I hope you are fine. I miss the Philippines a lot.

Discussion in 'Tagalog and Filipino Languages' started by julie66, Mar 13, 2014.

  1. julie66 New Member

    french
    Hey all,

    I would like to translate this sentence for a friend:

    "I hope you are fine. I miss the Philippines a lot. Take care"

    My attempt:


    "Umaasa ako na kayo ay pinong. Makaligtaan ko sa Pilipinas marami. Ingat."

    Tell me if it's correct?

    Julie
     
  2. DotterKat Moderator

    California, USA
    English (American)
    This is one of those cases in which a faithful translation of the original text, particularly the tone, will end up sounding too formal in Tagalog.
    Sana maayos ang kalagayan ninyong lahat. Sabik na sabik na ako na [makabalik / makita muli] ang Pilipinas. Mag-ingat kayong lahat.

    My preference would be a less stringent translation, one that will sound more colloquial and yet will mean the same thing:

    Sana ok kayong lahat. Miss na miss ko na ang Pilipinas. Ingat!
     
  3. julie66 New Member

    french
    Thanks for your help!

    Does the word "kayong lahat" refer to several person? How to translate "I hope you are fine" if "you" corresponds to one person.
    The word "miss" appears twice in the second sentence. Is it correct?
     
  4. DotterKat Moderator

    California, USA
    English (American)
    Yes, kayong lahat refers to a group of people. To refer to one person, the text would be:

    Sana ok ka (I hope you are fine/ok) OR better yet Sana ok ka diyan (I hope you are fine over there / I hope things are ok with you over there).
    Yes. This is emphasis by repetition and this same rhetorical device also appears in my first alternative translation: sabik na sabik ( a "really, really" strong longing / yearning for something). Other examples: mahal na mahal ("really, really" love) or ayaw na ayaw ("really, really" dislike)


    [Dans le même esprit, entre deux amis intimes: Tu me manques vraiment, vraiment, vraiment ... et beaucoup trop, beaucoup trop...]
     
  5. mataripis

    mataripis Senior Member

    Sana ay ayos ka lang dyan. Lagi kitang naiisip. Ingat ka!
     
  6. Literal translation won't work.

    I hope you are fine. = Sana ay ayos ka lang dyan.
    I miss the Philippines a lot. = Sobrang miss ko na ang Pilipinas.
    Take care. = Ingat.

    Sana ay ayos ka lang dyan. Sobrang miss ko na ang Pilipinas.. Ingat!

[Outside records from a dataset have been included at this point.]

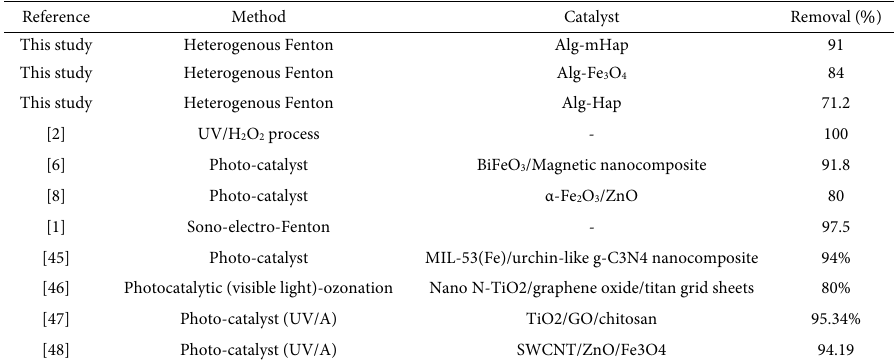
Table 4. Comparison of the cefixime removal percentage in different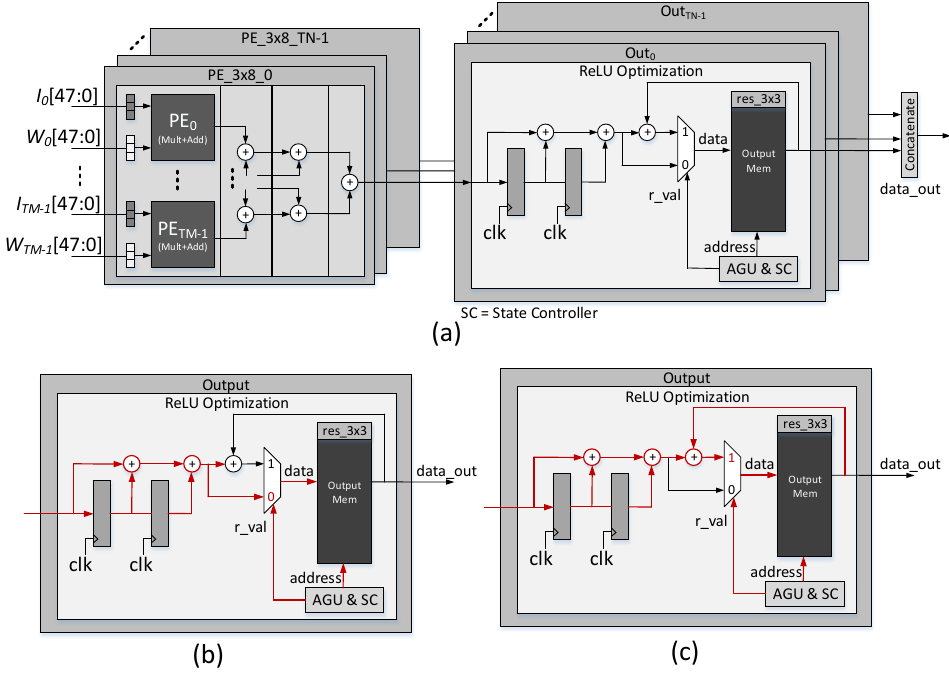
Figure 9. Proposed ReLU processing design. The AGU generates the required read/write address and SC produces the required control signals. ( a ) Interconnection between PEs and ReLU design in the output module. ( b ) Initially, a normal partial sum writes to output memories. ( c ) For the next partial sum, logic is implemented for reading, the addition of results, and writing back data to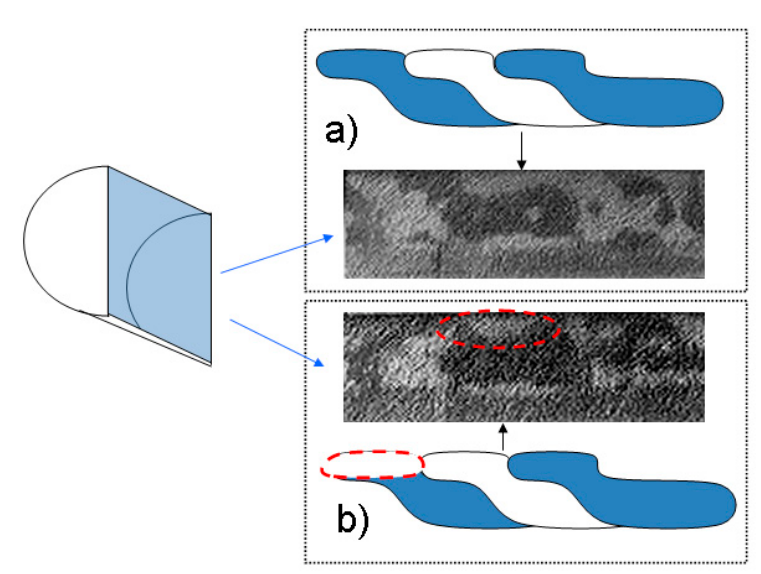
Figure 7. Domain structure in the surface of half-tube shaped microwire. ( a ) H AX = 0.8 Oe, ( b ) H AX = 0.4 Oe. ( b ) H AX = 0.4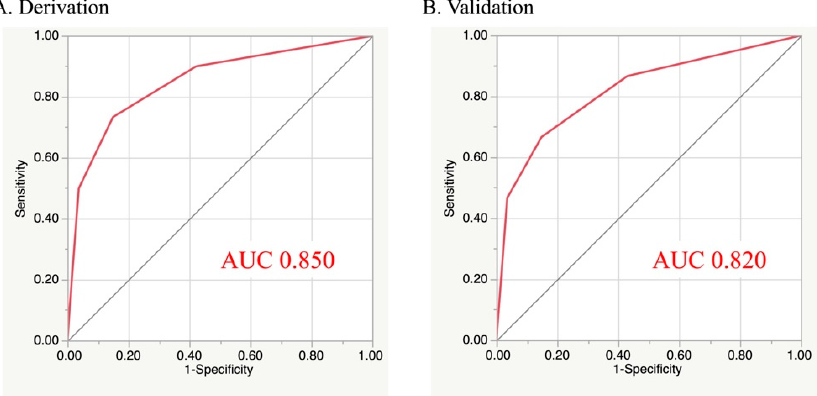
Figure 2. Post-discharge death rates according to the risk-score estimated by the laboratory model.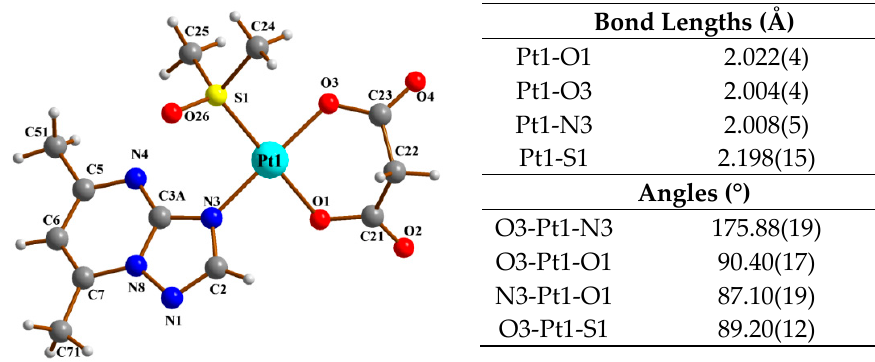
Figure 3. X-ray crystal structure of ( 5 ) [Pt(mal)(DMSO)(dmtp)] with selected bond lengths (Å) and angles (°).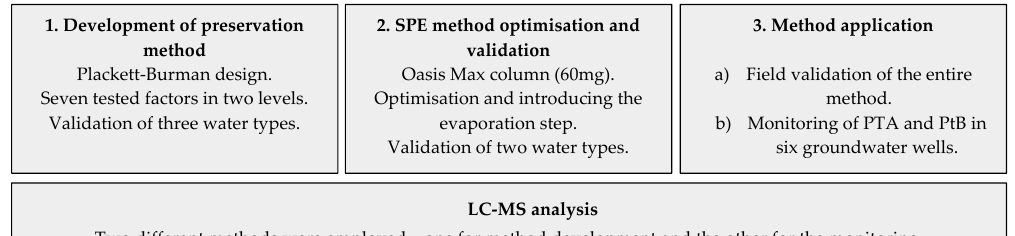
Figure 1. Experimental flow chart.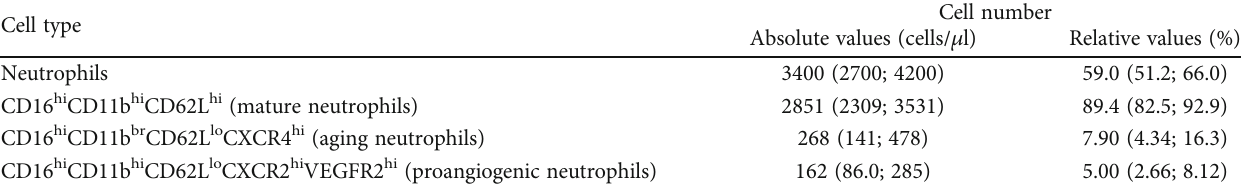
Table 2: Results of fl ow cyto fl uorometry showing neutrophil subpopulation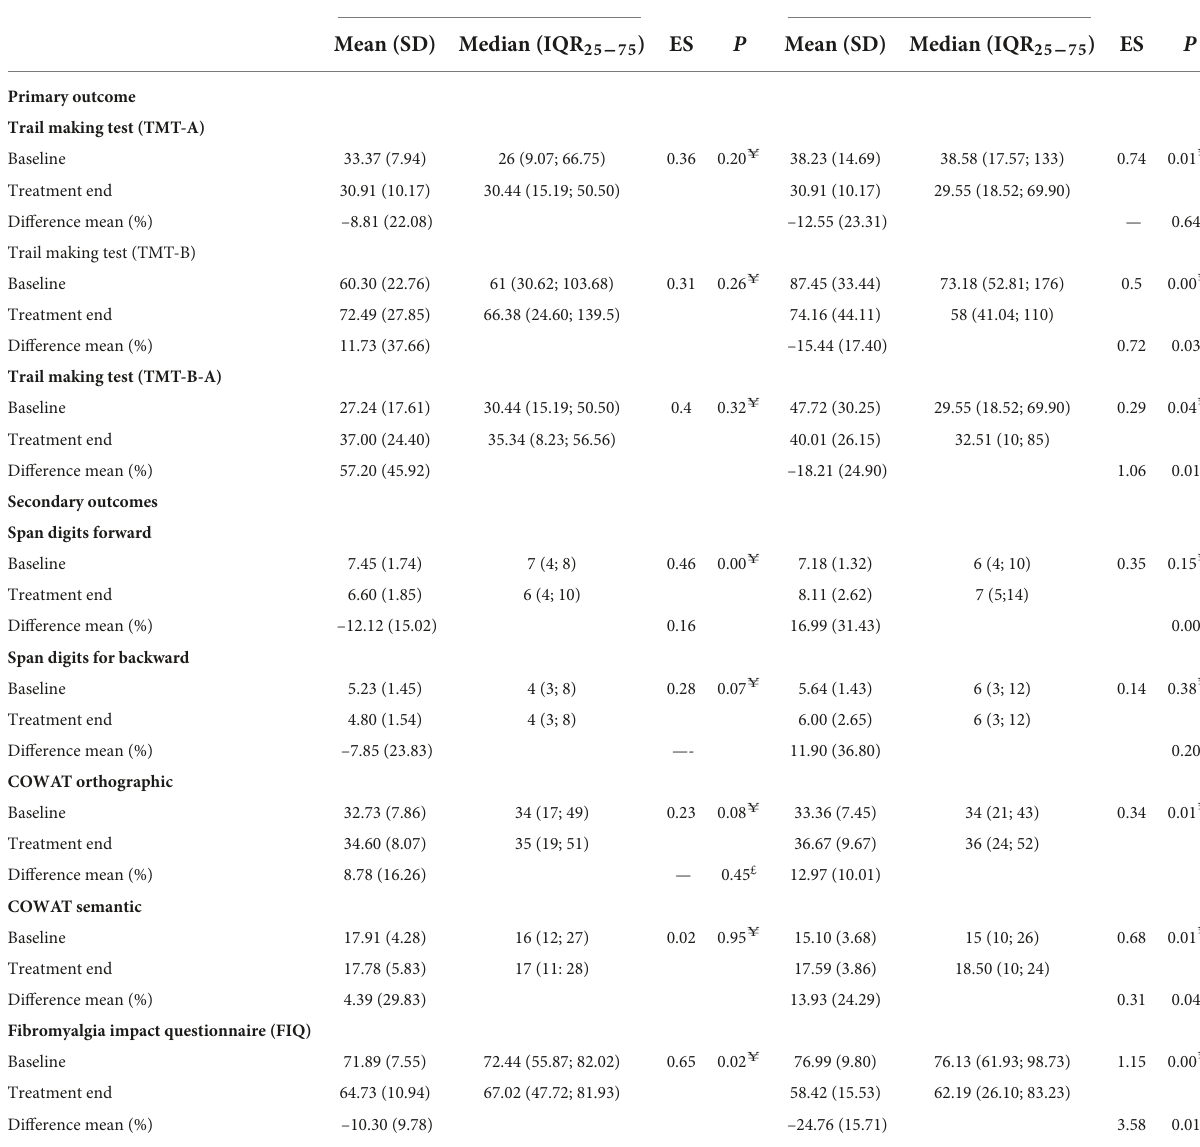
TABLE 2 Univariate analysis: Interventions effects within and between groups on primary and secondary outcomes ( n =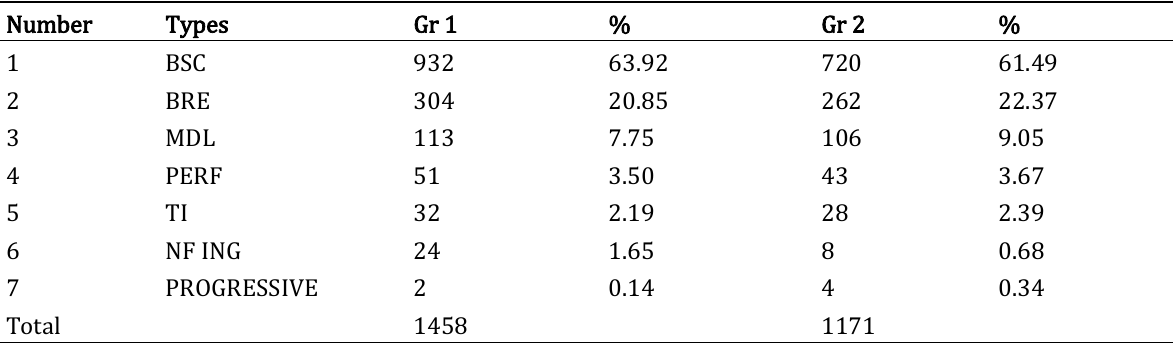
Table 1. Passive Voice Types and their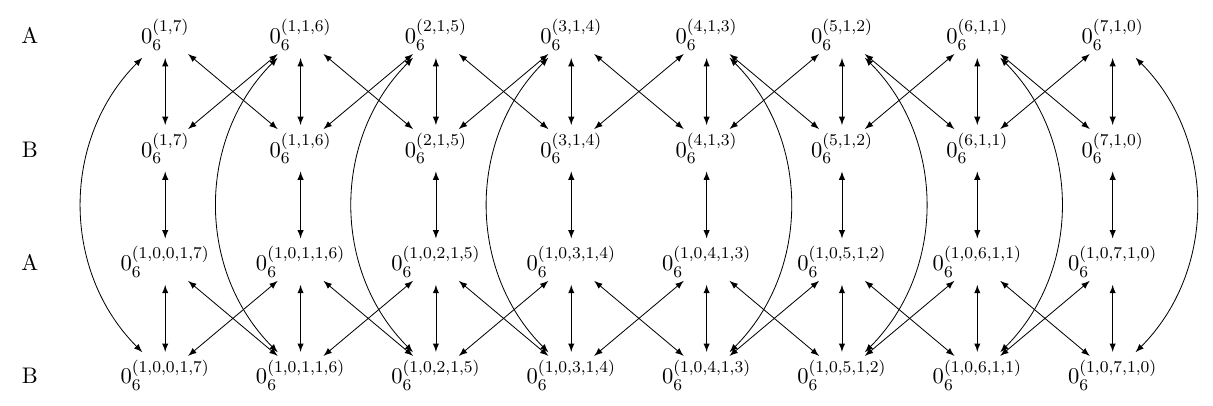
Figure 11 . The T-duality orbit of the 0 (1 ; 7)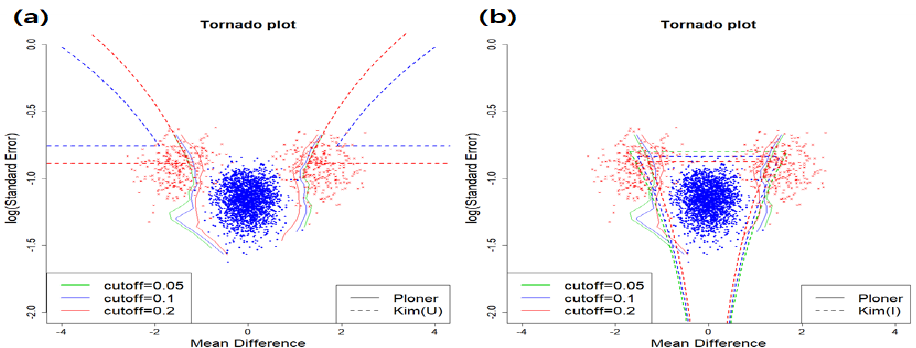
Figure 6. Mean shift scenario and two-sided. Estimated fdr2d when µ = 1.5. ( a ) Union null ( b ) Intersection null.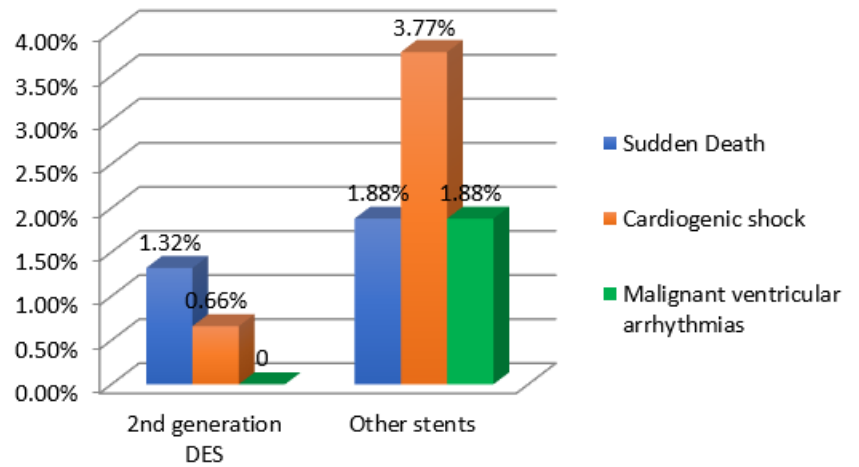
Figure 1. Leading causes of cardiac deaths in patients according to stent type inserted.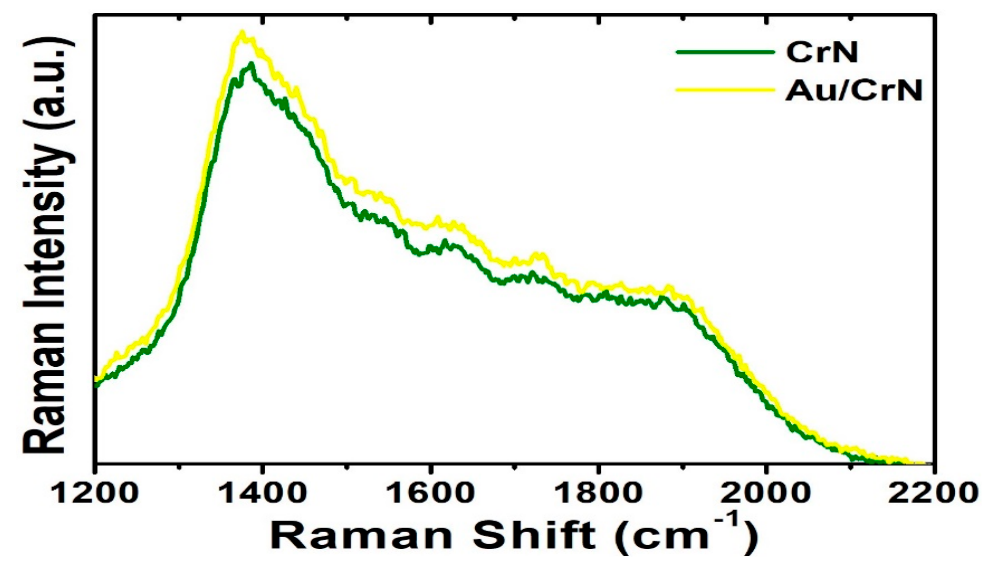
Figure 6. Raman spectra measured at room temperature for CrN films, with and without Au nanostructures, respectively.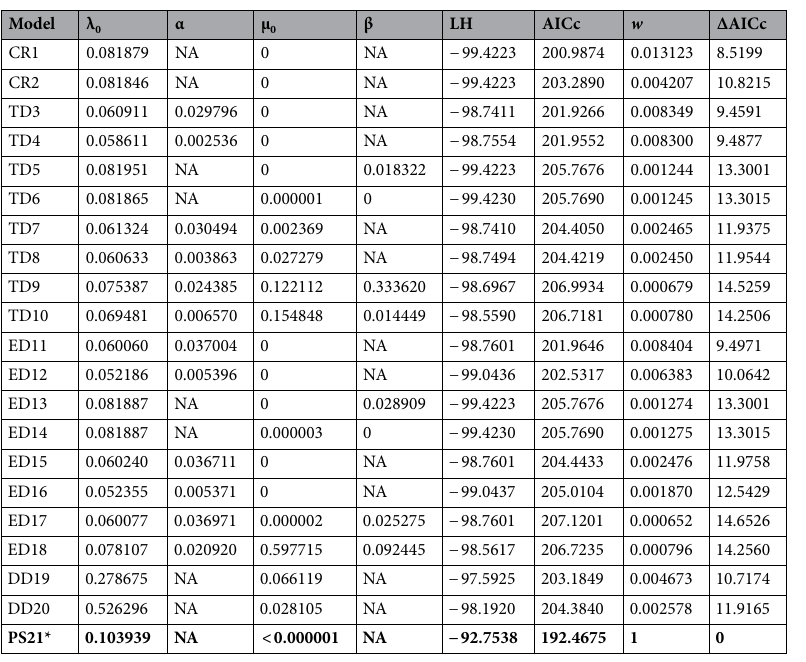
Table 1. Models of diversification for ingroup taxa, with empirical speciation (λ 0 ) and extinction (µ 0 ) rates, sign and rapidity of their variation (α and β, respectively), log-likelihoods and the respective AICc and Akaike weight ( w ) values. The best fitting model with the lowest ΔAICc is highlighted in bold. Models were tested with RPANDA [108] in most cases, except in the case of DD and PS models, which used DDD [111] and ProSSE functions [112], respectively. Models: constant speciation (CR1) and constant extinction (CR2); exponential (TD3) and linear (TD4) time-dependence of speciation and no extinction; exponential (TD5) and linear (TD6) time-dependence of extinction and constant speciation; exponential (TD7) and linear (TD8) time- dependence of speciation and constant extinction; exponential (TD9) and linear (TD10) time-dependence of speciation and extinction; exponential (ED11) and linear (ED12) temperature-dependence of speciation and no extinction; exponential (ED13) and linear (ED14) temperature-dependence of extinction and constant speciation; exponential (ED15) and linear (ED16) temperature-dependence of speciation and constant extinction; exponential (ED17) and linear (ED18) temperature-dependence of speciation and extinction; exponential (DD19) and linear (DD20) diversity-dependence of speciation and constant extinction; and protracted speciation (PS21). *The reported rate for this model is the speciation initiation rate. The protracted speciation model includes an additional parameter, speciation completion rate (λ) = 0.1401414, for our dataset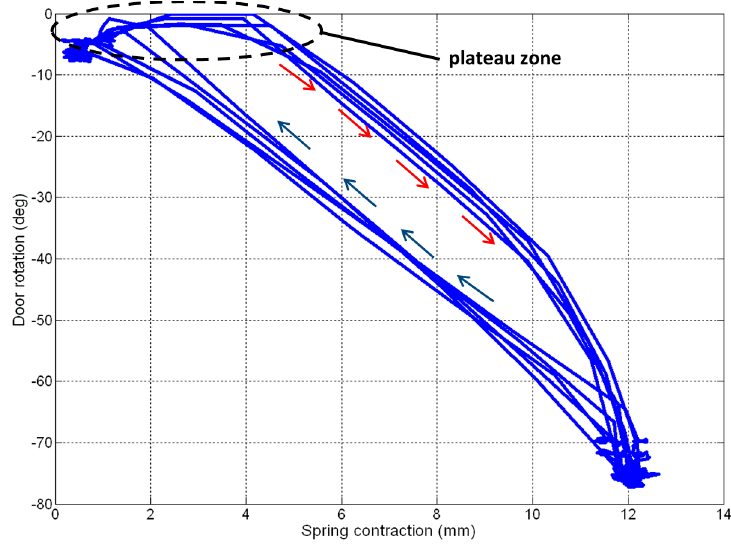
Figure 18. Five activation cycles: door opening and closing (red and blue arrows). Figure 2. Five activation cycles: door opening and closing (red and blue arrows).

    *miss is the word used in daily conversation. nasasabik / nangungulila is too formal.
    *okay will be a good substitute for ayos, especially in urban setting.
     
  7. latchiloya Junior Member

    Filipino

    Your concerns are:
    1. to translate the quotation: "I hope you are fine. I miss the Philippines a lot. Take care."
    2. to inform you if the second quotation: "Umaasa ako na kayo ay pinong. Makaligtaan ko sa Pilipinas marami. Ingat.'', is correct

    Your second concern is more likely a verbatim translation. You've got the wrong translation for the words: "fine", "miss" and "lot".

    Your first concern, there are three sentences.
    1."I hope you are fine."
    -"sana" is an a word in imperative mood that translates into "I hope that".
    -"umaasa" is the word equivalent to "hoping". (asa = hope)
    -"you" may translates either "ikaw"(the one spoken to) or kayo (the one spoken to and the one/s spoken of)
    -"fine" in the context given denotes "in good state or condition".(for there is no verbatim translation for the said "fine" in Filipino language)
    _"pinong is an equivalent translation for "fine" yet in a different denotation.

    thus, you may say:
    "Sana ikaw/ kayo ay nasa mabuting kalagayan".

    2. "I miss the Philippines a lot." is equivalent to "Sabik na talaga ako sa pilipinas."
    Where in, talaga and na function as intensifiers or to translate into the adverb "a lot".


    3."Take care." is an interjection and is equivalent to "ingat."

    conclusively:
    "Sana ikaw/kayo ay nasa mabuting kalagayan. Sabik na talaga ako sa pilipinas. Ingat!"

    Note: the translations only include the Filipino Language frequency in usage with formality and its natur as verb-dominant. This excludes the non-formal and/or borrowed words from another language. The writer is open to any opportunity to help everyone so as to be helped out for mutual interest. Thanks!